Quote:Original post by jfclavette
Others have done a pretty good job of covering me up. But here goes.
Quote:Original post by Anonymous Poster
You can write C style programs in C++ (and use the C++ OO stuff when nessessary). Any language will teach you basic programming and later one appropriate to the problem space can be selected.
I didn't recommend C either. C and C++ are both AWFUL begginner languages. Period.
Quote:BTW, were you bitten by a C++ as a child to 'hate' it so????
I wasn't !!! I did witness a lot of people that did, and that hated programming as a result, because they were introduced to C/C++ first. I mean, seriously, there's no fun in doing bounds checking manually.
Quote:Please name a language that 'is ideal'.
An ideal language:
1) Does not allow you to trash your memory when it is clearly not your intent.
2) Does not force you to manage your own memory when you don't want to and there are no reason to do so.
3) Does not make absolutely stupid rules that make no sense just for the fun of it. ("Members are constructed in the order they appear in the class declaration, not the order they appear in the initializer list.")
I have an idea, let's convert an integer to a string !
int x = 5
string myString = x.toString()
Right ? Wrong. Bad C++ programmer no cookie. You should do it this way:
int x = 5
string myString
stringstream sstr;
sstr << x;
myString = sstr.str();
Not that bad. Geez...
Quote:
Please name a 'good' language (whatever that means, I suppose it should be something more versatile than C/C++ is...)
I don't give a damn about versatility. Application and game developpers do NOT need versatility. Yes yes, C/C++ are awesome, you can write drivers and OSes with them (Not that you can't write an OS in C#). A good language for building applications is a language that lets you quickly, simply and neatly write business/game logic without worrying too much about the metal.
Quote:
Please name a language that if you switch to it WILL "make you a better game programmer, or programmer at all for that matter."
A case could be made for LISP or Scheme, since very few programmers understand the functional paradigm. This is sad since, altough not really suited for application development either, it develops your ability to think "out of the box" of procedural and OO languages. However, my point wasn't that a language can make you a better programmer. My point was that "I'll learn C#, Python or Java in hope that one day I'll be finally able to reach the oh-so-awesome C++" is a bunch of crap.
Quote:Lets see you make an octupus with any other language ( I suggest Molluska99 ).
The only other language that I see as garbled as C++ (excluding so-called 'esoteric programming languages' like the aforementionned brainfuck) is Managed C++. Oh, and x86 assembly. Man, does x86 assembly suck.
Quote:
Let us know when the poll results are in.
No need for the poll results really. Go to "My announcements and count the C++ projects.

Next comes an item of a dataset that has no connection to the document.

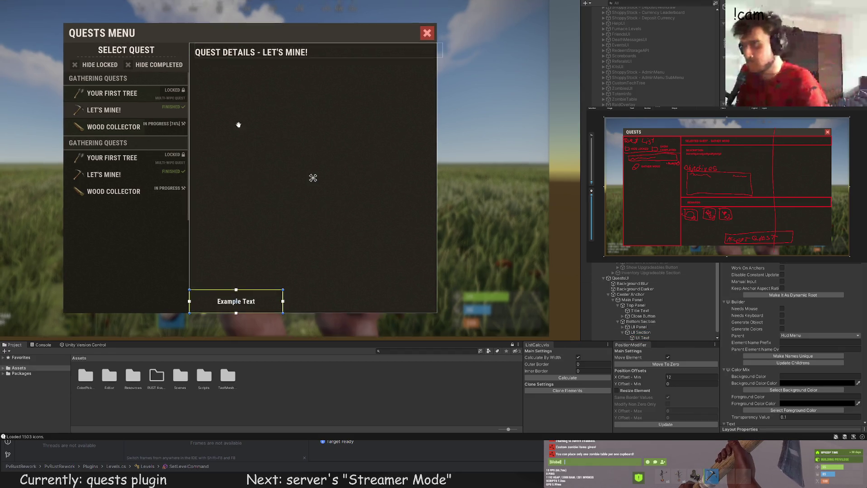
pyautogui.scroll(3, 259, 241)
pyautogui.moveTo(247, 276); pyautogui.dragTo(248, 25)
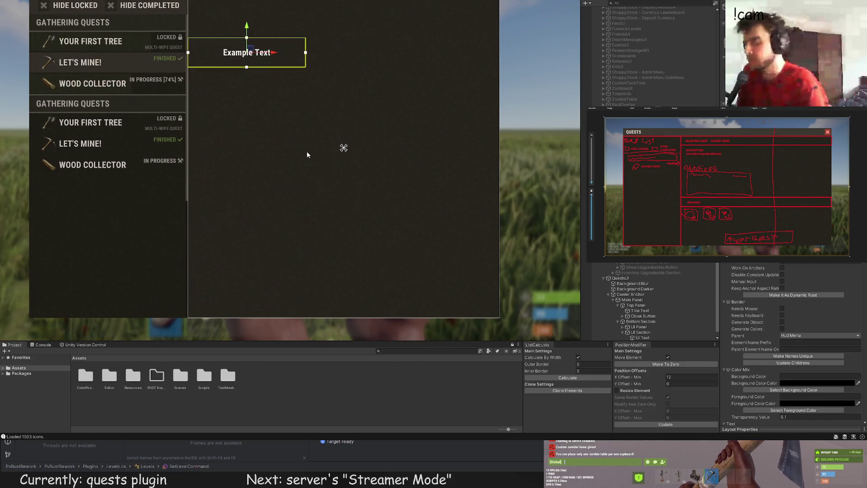
pyautogui.scroll(2, 193, 128)
pyautogui.moveTo(193, 128); pyautogui.dragTo(193, 77)
pyautogui.scroll(-10, 792, 311)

You dont care about versatility ?? So you propose learning a language just to have to discard it .... Maybe your experience is gruntwork scripting, but
there are more complex aspects to 'game programming' than that.

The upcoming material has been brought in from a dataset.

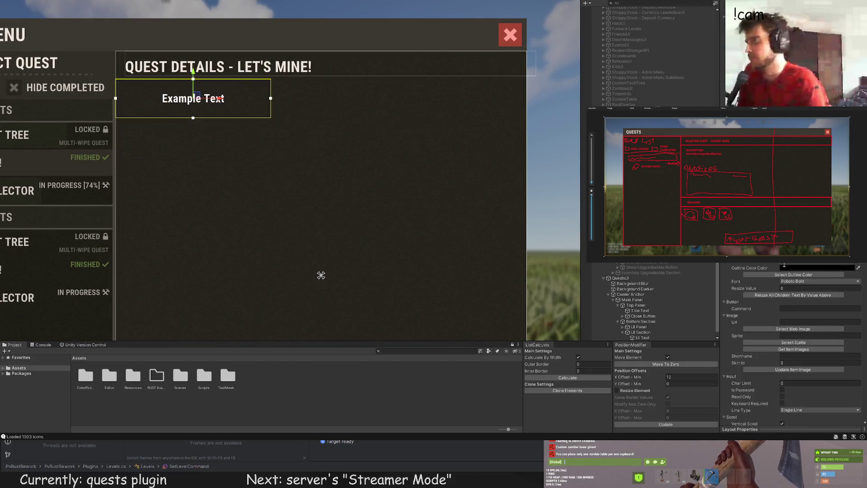
pyautogui.scroll(5, 793, 312)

You cite poorly implimentated code in a language as evidence of its 'evil nature', but crappy byzantine code can be written in any language and you can write very clear code in C/C++ if you know how.
As I said before you can write C++ programs using C style and stay away from alot of the OO complexity much of the time.
You talk of 'bounds checking' as if its something you can just forget about.
The programmer still has to handle cases like that, one way or another. There is no magic bullet that makes it go away.
You still havent mentioned the magic language that turns a non-programmer into a programmer (this WAS something you were complaining C++ is not, as if any out there actually could.....)
Depending on why the person is learning programming, there are different paths:
C++/C if you want to do low level stuff (like writing a game engine or libraries)...
One of the game engine imbedded languages like BlitzBasic if you want to get a complete game running fast and dont want to deal with low level stuff.
If you have an engine that you want to do MODs and it uses one of the scripting languages, then you are stuck learning whatever that language is.
If you want to learn very basic programming -- BASIC is very straight forward.